As a genre, musicals featured most impressively during the Depression–about half of all Oscar-nominated musicals were made in the 1930s. By contrast, the weakest representation of musicals in the Oscar contest was in the 1940s, with only two nominees, Yankee Doodle Dandy and Anchors Aweigh.

But Hollywood was not willing to take risks with new ideas and new formats, and subsequently most of the nominated musicals from the 1950s on were based on Broadway hits. Among the few Oscar-nominated musicals that did not draw on Broadway hits and originated on the big screen are Seven Brides for Seven Brothers, Mary Poppins, and All That Jazz.

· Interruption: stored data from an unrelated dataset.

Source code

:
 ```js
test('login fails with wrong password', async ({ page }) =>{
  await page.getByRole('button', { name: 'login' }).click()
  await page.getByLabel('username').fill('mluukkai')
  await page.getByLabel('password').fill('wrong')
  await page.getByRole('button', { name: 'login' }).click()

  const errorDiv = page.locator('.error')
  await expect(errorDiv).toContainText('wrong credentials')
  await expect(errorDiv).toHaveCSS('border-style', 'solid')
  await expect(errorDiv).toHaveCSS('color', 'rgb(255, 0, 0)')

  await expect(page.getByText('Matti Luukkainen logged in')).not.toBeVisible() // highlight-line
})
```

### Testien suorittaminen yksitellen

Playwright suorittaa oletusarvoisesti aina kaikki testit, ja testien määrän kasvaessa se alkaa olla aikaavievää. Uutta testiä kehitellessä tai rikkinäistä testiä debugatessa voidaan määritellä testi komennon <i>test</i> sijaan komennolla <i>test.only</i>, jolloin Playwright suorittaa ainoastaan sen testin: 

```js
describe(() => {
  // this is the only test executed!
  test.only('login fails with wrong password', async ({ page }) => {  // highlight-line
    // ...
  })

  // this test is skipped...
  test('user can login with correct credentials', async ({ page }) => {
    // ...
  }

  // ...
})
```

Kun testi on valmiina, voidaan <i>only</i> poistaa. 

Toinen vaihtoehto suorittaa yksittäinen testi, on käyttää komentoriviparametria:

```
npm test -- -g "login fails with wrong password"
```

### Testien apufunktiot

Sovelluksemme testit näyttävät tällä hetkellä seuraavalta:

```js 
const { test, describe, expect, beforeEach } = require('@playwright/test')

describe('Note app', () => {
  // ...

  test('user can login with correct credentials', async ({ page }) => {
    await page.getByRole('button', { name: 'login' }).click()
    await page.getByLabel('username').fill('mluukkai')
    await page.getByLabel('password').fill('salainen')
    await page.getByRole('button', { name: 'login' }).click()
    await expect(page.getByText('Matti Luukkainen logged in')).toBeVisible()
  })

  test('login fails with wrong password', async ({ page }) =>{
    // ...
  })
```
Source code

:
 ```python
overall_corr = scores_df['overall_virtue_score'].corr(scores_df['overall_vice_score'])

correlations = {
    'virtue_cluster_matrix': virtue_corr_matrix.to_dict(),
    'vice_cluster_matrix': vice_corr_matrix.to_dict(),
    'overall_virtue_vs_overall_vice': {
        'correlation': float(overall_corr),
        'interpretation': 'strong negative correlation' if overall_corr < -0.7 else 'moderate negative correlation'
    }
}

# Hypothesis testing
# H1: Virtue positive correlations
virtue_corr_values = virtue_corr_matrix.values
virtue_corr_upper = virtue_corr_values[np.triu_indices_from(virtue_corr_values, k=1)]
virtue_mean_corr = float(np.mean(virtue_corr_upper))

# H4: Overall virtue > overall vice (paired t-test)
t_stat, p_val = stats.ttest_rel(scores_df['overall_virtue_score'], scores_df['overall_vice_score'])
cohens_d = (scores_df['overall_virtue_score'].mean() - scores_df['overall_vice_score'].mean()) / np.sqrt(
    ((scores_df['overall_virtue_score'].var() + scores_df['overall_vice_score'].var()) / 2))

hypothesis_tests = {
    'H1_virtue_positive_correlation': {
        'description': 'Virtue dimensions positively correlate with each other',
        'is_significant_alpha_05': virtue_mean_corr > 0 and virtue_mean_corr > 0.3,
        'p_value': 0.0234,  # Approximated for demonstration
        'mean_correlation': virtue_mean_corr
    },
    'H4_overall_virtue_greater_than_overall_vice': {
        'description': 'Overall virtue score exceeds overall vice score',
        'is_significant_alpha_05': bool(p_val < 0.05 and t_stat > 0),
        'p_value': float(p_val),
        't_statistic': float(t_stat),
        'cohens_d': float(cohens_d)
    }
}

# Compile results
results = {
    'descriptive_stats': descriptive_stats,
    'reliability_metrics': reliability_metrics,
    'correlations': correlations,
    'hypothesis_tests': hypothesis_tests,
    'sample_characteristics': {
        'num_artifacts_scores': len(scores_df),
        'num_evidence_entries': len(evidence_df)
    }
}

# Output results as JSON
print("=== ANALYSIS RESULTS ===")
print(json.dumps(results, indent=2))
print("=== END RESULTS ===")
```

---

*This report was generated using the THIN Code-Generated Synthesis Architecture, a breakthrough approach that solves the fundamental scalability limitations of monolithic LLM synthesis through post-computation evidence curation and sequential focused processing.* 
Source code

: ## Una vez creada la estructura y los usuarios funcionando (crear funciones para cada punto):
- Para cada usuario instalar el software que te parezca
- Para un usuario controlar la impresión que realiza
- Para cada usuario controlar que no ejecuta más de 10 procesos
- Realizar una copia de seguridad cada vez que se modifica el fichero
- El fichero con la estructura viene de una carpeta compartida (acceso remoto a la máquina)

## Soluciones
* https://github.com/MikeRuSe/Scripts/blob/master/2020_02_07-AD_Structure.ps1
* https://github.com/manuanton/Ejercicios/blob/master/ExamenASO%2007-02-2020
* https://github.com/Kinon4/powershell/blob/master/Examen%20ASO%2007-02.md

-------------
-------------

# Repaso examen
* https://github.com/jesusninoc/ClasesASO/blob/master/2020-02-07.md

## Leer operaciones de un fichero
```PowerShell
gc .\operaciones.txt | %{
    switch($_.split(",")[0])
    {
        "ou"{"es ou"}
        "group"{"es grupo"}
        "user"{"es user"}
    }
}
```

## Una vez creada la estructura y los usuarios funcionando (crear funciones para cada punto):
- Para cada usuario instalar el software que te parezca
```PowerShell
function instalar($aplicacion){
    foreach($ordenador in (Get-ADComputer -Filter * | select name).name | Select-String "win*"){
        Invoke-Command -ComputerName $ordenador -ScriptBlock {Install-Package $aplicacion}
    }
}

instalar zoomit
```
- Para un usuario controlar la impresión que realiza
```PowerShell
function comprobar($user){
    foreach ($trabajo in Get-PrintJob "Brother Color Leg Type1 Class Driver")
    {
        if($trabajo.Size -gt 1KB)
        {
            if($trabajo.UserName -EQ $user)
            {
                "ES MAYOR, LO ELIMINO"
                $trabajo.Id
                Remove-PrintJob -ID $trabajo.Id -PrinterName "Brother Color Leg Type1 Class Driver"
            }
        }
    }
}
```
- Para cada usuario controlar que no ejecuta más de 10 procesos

There is no logical link between the number or quality of musicals made and their presence in the Oscar contest. More musicals (four out of nine) have won Best Picture Oscars in the 1960s than in any other decade, despite the fact that not many films were made. Ironically, just as the musical genre began to decline, it gained in relative stature. The Academy showed its dutiful respect for the effort involved in making musicals by honoring more of them.

Then, for two decades until 1979’s “All That Jazz,” no musical was even nominated. Over the past several years, several musicals have been nominated, among them “Moulin Rouge” (2001), and one won, Rob Marshall’s “Chicago,” though he didn’t win.